As I’ve aged, alcohol’s impact has become more pronounced, primarily because my ability to metabolize it has diminished – something Annie explains clearly in her podcasts. I’ve tried controlling my drinking by abstaining for 9 days, 30 days, or periodically here and there, but never permanently.
I’m completely open with my daughters and my significant other about my challenging relationship with alcohol, and they’re all very supportive. But I’m still waiting for that trigger, switch, or whatever it is that will call me to make a permanent change.
Learning to Question a Lifelong Friendship
Through Annie’s work, I’ve learned that what I thought was friendship was actually something much more complex. For decades, I believed alcohol was my best friend because it was always there when I needed comfort, celebration, or just a way to cope. But real friends don’t leave you feeling worse about yourself. They don’t contribute to poor decision-making or health problems. They don’t make it harder to find joy in life.
The education I’ve received through This Naked Mind has been transformative, even though I haven’t been able to stop drinking permanently yet. I continue to educate myself because I’m looking for control or freedom in my life and my drinking. Understanding the science behind alcohol’s effects has changed how I view this relationship entirely.

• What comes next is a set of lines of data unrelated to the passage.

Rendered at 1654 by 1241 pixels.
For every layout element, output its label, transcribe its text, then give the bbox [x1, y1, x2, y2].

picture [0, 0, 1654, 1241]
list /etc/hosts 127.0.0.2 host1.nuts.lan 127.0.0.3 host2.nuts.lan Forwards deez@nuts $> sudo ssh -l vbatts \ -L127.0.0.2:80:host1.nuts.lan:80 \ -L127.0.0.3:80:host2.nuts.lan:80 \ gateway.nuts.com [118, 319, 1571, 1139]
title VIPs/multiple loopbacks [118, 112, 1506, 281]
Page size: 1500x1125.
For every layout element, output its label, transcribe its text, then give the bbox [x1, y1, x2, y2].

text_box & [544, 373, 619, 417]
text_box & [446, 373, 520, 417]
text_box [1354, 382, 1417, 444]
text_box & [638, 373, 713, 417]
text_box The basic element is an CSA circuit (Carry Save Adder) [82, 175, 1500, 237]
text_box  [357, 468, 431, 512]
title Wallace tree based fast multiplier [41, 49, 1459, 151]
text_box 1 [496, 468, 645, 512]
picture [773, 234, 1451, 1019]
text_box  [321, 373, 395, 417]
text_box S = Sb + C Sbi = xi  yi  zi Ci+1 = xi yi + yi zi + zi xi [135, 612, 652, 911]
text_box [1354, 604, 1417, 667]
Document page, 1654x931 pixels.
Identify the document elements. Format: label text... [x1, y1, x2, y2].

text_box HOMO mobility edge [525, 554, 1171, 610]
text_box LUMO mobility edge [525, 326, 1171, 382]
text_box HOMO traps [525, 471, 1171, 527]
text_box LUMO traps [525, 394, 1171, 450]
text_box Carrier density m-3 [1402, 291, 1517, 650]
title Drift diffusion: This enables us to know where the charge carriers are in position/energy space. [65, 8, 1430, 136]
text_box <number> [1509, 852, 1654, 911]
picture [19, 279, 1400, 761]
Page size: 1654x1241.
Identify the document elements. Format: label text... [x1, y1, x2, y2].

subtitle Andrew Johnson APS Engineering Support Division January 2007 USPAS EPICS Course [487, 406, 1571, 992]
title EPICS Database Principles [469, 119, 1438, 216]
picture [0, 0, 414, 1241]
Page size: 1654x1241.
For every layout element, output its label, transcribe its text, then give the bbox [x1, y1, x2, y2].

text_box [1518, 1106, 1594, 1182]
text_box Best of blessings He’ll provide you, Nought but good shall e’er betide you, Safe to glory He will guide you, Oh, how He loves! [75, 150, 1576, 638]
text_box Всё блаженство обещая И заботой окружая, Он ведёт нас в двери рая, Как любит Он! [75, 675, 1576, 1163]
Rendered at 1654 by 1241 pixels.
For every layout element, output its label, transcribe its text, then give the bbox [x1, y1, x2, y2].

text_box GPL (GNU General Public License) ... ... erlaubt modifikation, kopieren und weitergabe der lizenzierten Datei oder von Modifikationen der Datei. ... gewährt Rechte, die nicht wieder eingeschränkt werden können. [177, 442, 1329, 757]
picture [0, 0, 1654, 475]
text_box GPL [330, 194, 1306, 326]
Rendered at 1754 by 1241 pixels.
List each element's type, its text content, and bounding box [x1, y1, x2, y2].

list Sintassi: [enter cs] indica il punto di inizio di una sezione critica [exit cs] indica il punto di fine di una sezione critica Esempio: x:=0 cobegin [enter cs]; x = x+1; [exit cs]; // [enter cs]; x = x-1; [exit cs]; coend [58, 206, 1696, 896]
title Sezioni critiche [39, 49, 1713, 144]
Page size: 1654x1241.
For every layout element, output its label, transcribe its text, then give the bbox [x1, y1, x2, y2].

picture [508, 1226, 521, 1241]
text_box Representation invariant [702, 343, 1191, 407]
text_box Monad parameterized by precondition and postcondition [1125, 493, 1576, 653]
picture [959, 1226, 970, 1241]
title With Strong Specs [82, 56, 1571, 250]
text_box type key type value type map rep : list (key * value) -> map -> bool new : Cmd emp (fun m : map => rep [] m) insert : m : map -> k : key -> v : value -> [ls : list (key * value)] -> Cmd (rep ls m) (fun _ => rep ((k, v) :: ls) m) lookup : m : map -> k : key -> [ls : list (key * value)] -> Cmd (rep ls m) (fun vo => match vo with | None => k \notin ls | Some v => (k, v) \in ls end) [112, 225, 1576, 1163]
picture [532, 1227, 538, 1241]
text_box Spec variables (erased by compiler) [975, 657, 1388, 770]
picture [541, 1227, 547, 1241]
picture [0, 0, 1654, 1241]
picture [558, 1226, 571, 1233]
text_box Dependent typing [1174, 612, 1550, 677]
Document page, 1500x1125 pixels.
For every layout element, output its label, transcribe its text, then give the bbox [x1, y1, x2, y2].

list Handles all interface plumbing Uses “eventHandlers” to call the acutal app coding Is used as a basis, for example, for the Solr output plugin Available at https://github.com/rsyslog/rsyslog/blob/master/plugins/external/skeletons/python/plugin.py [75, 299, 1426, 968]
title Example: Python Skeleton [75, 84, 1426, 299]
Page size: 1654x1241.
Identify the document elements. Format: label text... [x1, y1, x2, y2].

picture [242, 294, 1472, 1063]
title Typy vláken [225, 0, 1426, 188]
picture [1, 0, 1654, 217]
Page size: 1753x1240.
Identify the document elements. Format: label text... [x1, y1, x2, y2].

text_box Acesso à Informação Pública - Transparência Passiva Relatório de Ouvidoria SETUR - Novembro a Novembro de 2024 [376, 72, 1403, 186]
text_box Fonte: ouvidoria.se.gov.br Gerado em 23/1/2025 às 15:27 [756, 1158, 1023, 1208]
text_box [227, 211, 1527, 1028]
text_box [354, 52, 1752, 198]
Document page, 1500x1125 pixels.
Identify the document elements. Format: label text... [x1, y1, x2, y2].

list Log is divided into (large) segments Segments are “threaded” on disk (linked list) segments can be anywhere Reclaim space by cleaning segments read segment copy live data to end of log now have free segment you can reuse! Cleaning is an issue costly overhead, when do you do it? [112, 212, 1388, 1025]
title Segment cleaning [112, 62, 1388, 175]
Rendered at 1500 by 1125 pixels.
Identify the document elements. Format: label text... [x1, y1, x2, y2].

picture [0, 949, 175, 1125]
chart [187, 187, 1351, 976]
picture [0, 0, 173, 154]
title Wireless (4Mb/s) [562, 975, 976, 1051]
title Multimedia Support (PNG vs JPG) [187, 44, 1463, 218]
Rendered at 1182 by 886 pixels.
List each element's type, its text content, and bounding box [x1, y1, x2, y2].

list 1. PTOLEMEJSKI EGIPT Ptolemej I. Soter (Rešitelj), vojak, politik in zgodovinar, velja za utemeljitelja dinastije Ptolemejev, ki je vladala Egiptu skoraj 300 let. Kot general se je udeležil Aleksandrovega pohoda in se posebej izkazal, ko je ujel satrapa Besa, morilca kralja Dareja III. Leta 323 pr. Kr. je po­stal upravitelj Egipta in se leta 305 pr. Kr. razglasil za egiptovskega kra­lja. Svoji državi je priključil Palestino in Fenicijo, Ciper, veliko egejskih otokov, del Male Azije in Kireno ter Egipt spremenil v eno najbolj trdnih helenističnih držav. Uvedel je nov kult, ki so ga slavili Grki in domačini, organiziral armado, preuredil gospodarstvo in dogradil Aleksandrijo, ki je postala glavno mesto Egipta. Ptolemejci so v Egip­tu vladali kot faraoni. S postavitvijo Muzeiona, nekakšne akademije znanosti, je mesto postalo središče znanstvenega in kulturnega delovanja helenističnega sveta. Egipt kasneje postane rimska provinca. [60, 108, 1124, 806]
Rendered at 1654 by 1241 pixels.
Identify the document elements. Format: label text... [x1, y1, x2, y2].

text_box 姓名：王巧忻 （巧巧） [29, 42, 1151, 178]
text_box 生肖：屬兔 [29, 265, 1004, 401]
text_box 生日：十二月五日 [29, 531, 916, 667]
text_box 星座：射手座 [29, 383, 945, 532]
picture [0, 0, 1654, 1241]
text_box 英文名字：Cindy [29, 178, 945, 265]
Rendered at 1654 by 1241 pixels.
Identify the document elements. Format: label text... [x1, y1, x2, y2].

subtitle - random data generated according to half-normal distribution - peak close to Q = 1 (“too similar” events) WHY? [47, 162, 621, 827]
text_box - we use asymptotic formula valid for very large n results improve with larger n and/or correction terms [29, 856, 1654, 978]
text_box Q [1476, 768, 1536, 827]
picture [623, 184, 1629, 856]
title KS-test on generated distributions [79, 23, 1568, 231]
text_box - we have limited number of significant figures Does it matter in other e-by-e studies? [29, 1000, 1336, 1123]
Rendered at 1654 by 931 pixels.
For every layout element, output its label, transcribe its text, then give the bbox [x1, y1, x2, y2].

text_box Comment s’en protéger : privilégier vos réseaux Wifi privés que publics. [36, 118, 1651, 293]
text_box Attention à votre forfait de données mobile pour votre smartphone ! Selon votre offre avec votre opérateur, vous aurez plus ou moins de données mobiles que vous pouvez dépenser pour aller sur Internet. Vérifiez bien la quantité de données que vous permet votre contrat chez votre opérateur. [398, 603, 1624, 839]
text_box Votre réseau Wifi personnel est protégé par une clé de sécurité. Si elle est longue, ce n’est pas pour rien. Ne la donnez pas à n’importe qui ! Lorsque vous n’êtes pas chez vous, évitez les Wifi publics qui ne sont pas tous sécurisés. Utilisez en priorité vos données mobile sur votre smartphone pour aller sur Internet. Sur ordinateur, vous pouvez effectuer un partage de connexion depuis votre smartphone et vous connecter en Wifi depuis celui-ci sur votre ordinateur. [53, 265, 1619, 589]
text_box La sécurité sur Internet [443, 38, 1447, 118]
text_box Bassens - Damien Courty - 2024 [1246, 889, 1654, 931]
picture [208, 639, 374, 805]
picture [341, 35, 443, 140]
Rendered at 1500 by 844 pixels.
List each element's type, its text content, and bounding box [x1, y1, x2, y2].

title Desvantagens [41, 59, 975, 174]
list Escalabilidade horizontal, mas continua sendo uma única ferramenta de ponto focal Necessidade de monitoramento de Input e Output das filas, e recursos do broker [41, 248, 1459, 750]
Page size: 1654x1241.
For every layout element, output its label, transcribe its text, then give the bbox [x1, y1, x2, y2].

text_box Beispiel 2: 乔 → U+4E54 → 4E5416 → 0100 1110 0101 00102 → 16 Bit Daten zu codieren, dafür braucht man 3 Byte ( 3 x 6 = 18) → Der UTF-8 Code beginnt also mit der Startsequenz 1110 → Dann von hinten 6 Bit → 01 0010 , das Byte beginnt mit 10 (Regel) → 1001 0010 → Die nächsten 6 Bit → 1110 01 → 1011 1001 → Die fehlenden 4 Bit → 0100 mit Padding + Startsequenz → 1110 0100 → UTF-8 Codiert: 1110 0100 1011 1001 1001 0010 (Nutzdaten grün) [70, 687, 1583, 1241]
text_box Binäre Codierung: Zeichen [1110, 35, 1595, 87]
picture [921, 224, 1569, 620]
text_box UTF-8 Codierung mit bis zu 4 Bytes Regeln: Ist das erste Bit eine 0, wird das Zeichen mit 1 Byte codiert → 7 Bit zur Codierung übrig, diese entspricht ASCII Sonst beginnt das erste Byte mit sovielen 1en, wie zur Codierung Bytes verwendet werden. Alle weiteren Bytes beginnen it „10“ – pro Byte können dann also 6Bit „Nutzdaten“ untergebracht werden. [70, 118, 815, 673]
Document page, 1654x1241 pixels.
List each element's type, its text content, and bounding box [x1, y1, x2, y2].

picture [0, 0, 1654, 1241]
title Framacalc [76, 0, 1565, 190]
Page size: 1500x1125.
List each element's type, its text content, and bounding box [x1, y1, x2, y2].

Working Toward a Different Future
My life is still very much a work in progress, and I think it always will be. My goal is to feel free and in control, and I’m not entirely sure if that’s just related to alcohol or encompasses more aspects of my life. But I’m working on a journey to find out.
What excites me – and honestly scares me – is discovering what realizations this journey might bring to my reality. I’m learning that questioning long-held beliefs about what serves us requires courage, but it’s also where real growth happens.

If I could tell my past self one thing, it would be: “Keep up the good fight. Your intentions are good – kindness is the foundation on which you operate. Goodness will win. Just be patient, and you will realize what is meant for you, whether that’s something new, different, or just as you are.”
Finding Real Support in the Journey
The difference between thinking alcohol was my best friend and finding actual support has been profound. Real support comes from community, education, and tools that help you build the life you want rather than just cope with the life you have.
Through Annie’s work and connecting with others on similar journeys, I’m learning what genuine friendship and support actually look like. It’s not about having something that’s always available to numb difficulties – it’s about having resources that help you grow stronger and more resilient.
My story isn’t finished. I’m still working on creating the relationship with alcohol that serves my highest good. But I’m no longer doing it alone, and I’m no longer relying on something that presents itself as a friend while actually holding me back from the life I want to live.
The journey from dependence to freedom isn’t linear, and it’s not always comfortable. But it’s real, and it’s leading me toward a version of myself that I’m excited to discover.